Layout region records:
----

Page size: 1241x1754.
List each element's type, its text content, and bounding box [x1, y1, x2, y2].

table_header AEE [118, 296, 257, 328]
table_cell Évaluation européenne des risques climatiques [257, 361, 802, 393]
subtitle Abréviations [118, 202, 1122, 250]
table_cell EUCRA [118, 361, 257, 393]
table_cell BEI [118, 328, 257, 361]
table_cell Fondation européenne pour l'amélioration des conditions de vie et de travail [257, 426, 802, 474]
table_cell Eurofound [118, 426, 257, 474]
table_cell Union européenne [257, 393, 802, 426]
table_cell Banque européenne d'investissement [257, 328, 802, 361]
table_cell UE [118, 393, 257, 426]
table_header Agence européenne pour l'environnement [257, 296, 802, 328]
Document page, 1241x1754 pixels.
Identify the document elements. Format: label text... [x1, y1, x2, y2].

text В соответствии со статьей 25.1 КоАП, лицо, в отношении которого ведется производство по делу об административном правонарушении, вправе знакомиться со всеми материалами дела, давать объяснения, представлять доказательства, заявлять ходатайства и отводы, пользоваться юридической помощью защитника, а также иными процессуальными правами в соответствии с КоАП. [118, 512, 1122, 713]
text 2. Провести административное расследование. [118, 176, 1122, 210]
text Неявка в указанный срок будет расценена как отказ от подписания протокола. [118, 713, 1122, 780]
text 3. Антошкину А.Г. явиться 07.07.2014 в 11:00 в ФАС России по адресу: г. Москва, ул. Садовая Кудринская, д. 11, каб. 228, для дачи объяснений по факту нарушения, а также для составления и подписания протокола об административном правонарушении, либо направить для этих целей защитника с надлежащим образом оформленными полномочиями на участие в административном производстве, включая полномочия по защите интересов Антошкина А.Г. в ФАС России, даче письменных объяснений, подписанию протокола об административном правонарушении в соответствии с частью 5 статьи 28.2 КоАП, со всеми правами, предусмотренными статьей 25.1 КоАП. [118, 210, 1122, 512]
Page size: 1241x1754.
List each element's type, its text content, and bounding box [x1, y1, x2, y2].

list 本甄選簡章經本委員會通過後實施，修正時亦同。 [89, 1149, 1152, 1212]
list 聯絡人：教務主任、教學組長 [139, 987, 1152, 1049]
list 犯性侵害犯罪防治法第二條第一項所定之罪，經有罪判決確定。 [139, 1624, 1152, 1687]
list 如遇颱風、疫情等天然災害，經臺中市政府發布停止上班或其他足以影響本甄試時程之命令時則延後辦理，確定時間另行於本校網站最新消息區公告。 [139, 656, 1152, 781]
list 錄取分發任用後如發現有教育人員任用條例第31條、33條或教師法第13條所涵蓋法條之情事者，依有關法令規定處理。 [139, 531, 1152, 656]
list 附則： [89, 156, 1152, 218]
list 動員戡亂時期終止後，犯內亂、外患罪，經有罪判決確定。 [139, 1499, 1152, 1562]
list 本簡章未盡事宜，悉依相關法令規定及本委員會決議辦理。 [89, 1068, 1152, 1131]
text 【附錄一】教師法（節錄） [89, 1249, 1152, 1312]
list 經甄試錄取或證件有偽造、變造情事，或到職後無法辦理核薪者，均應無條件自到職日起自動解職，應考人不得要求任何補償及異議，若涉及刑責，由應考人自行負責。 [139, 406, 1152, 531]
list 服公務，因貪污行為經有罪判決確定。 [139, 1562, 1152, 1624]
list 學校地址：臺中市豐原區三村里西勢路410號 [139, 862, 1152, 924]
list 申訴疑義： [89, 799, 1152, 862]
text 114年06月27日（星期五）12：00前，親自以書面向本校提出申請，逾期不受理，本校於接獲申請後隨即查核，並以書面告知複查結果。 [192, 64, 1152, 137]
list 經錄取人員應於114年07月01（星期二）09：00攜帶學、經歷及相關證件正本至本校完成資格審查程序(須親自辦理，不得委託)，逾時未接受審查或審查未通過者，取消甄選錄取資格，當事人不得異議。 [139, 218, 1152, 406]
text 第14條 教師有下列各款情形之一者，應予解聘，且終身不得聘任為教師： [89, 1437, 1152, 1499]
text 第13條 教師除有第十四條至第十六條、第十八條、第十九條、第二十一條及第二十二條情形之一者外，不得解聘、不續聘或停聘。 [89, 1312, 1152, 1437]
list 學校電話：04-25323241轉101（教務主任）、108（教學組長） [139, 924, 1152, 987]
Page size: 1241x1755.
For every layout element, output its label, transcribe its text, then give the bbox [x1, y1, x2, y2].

----

* Objective: Rewrite all of the records above, changing every occurrence of "Page size" to "Image size" and leaving everything else as it is.

* Output of the exercise:
Image size: 1241x1754.
List each element's type, its text content, and bounding box [x1, y1, x2, y2].

table_header AEE [118, 296, 257, 328]
table_cell Évaluation européenne des risques climatiques [257, 361, 802, 393]
subtitle Abréviations [118, 202, 1122, 250]
table_cell EUCRA [118, 361, 257, 393]
table_cell BEI [118, 328, 257, 361]
table_cell Fondation européenne pour l'amélioration des conditions de vie et de travail [257, 426, 802, 474]
table_cell Eurofound [118, 426, 257, 474]
table_cell Union européenne [257, 393, 802, 426]
table_cell Banque européenne d'investissement [257, 328, 802, 361]
table_cell UE [118, 393, 257, 426]
table_header Agence européenne pour l'environnement [257, 296, 802, 328]
Document page, 1241x1754 pixels.
Identify the document elements. Format: label text... [x1, y1, x2, y2].

text В соответствии со статьей 25.1 КоАП, лицо, в отношении которого ведется производство по делу об административном правонарушении, вправе знакомиться со всеми материалами дела, давать объяснения, представлять доказательства, заявлять ходатайства и отводы, пользоваться юридической помощью защитника, а также иными процессуальными правами в соответствии с КоАП. [118, 512, 1122, 713]
text 2. Провести административное расследование. [118, 176, 1122, 210]
text Неявка в указанный срок будет расценена как отказ от подписания протокола. [118, 713, 1122, 780]
text 3. Антошкину А.Г. явиться 07.07.2014 в 11:00 в ФАС России по адресу: г. Москва, ул. Садовая Кудринская, д. 11, каб. 228, для дачи объяснений по факту нарушения, а также для составления и подписания протокола об административном правонарушении, либо направить для этих целей защитника с надлежащим образом оформленными полномочиями на участие в административном производстве, включая полномочия по защите интересов Антошкина А.Г. в ФАС России, даче письменных объяснений, подписанию протокола об административном правонарушении в соответствии с частью 5 статьи 28.2 КоАП, со всеми правами, предусмотренными статьей 25.1 КоАП. [118, 210, 1122, 512]
Image size: 1241x1754.
List each element's type, its text content, and bounding box [x1, y1, x2, y2].

list 本甄選簡章經本委員會通過後實施，修正時亦同。 [89, 1149, 1152, 1212]
list 聯絡人：教務主任、教學組長 [139, 987, 1152, 1049]
list 犯性侵害犯罪防治法第二條第一項所定之罪，經有罪判決確定。 [139, 1624, 1152, 1687]
list 如遇颱風、疫情等天然災害，經臺中市政府發布停止上班或其他足以影響本甄試時程之命令時則延後辦理，確定時間另行於本校網站最新消息區公告。 [139, 656, 1152, 781]
list 錄取分發任用後如發現有教育人員任用條例第31條、33條或教師法第13條所涵蓋法條之情事者，依有關法令規定處理。 [139, 531, 1152, 656]
list 附則： [89, 156, 1152, 218]
list 動員戡亂時期終止後，犯內亂、外患罪，經有罪判決確定。 [139, 1499, 1152, 1562]
list 本簡章未盡事宜，悉依相關法令規定及本委員會決議辦理。 [89, 1068, 1152, 1131]
text 【附錄一】教師法（節錄） [89, 1249, 1152, 1312]
list 經甄試錄取或證件有偽造、變造情事，或到職後無法辦理核薪者，均應無條件自到職日起自動解職，應考人不得要求任何補償及異議，若涉及刑責，由應考人自行負責。 [139, 406, 1152, 531]
list 服公務，因貪污行為經有罪判決確定。 [139, 1562, 1152, 1624]
list 學校地址：臺中市豐原區三村里西勢路410號 [139, 862, 1152, 924]
list 申訴疑義： [89, 799, 1152, 862]
text 114年06月27日（星期五）12：00前，親自以書面向本校提出申請，逾期不受理，本校於接獲申請後隨即查核，並以書面告知複查結果。 [192, 64, 1152, 137]
list 經錄取人員應於114年07月01（星期二）09：00攜帶學、經歷及相關證件正本至本校完成資格審查程序(須親自辦理，不得委託)，逾時未接受審查或審查未通過者，取消甄選錄取資格，當事人不得異議。 [139, 218, 1152, 406]
text 第14條 教師有下列各款情形之一者，應予解聘，且終身不得聘任為教師： [89, 1437, 1152, 1499]
text 第13條 教師除有第十四條至第十六條、第十八條、第十九條、第二十一條及第二十二條情形之一者外，不得解聘、不續聘或停聘。 [89, 1312, 1152, 1437]
list 學校電話：04-25323241轉101（教務主任）、108（教學組長） [139, 924, 1152, 987]
Image size: 1241x1755.
For every layout element, output its label, transcribe its text, then give the bbox [x1, y1, x2, y2].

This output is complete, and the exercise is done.